• Records:
------------------------------------

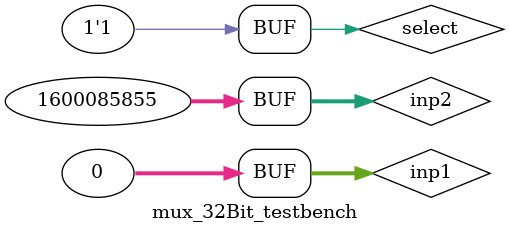
<source format=v>
module mux_32Bit_testbench();

	reg [31:0]inp1;
	reg [31:0]inp2;
	reg select;

	wire [31:0]out;

   mux_32Bit test(inp1,inp2,select,out);
 
 initial begin


 inp1=32'b01011111010111110101111101011111;
 inp2=32'b00000000000000000000000000000000;
 select=0;

 
 #1;
 
 inp1=32'b00000000000000000000000000000000;
 inp2=32'b01011111010111110101111101011111;

 select=1;



 end
 
 initial begin
 $monitor("inp1 =>%32b inp2=%32b, select=%1b, out=%32b ",inp1, inp2, select, out);
 end
 



endmodule
</source>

------------------------------------

• Problem statement: Copy from the entries above each line in which the string "select" can be found.

• Reply:
	reg select;
   mux_32Bit test(inp1,inp2,select,out);
 select=0;
 select=1;
 $monitor("inp1 =>%32b inp2=%32b, select=%1b, out=%32b ",inp1, inp2, select, out);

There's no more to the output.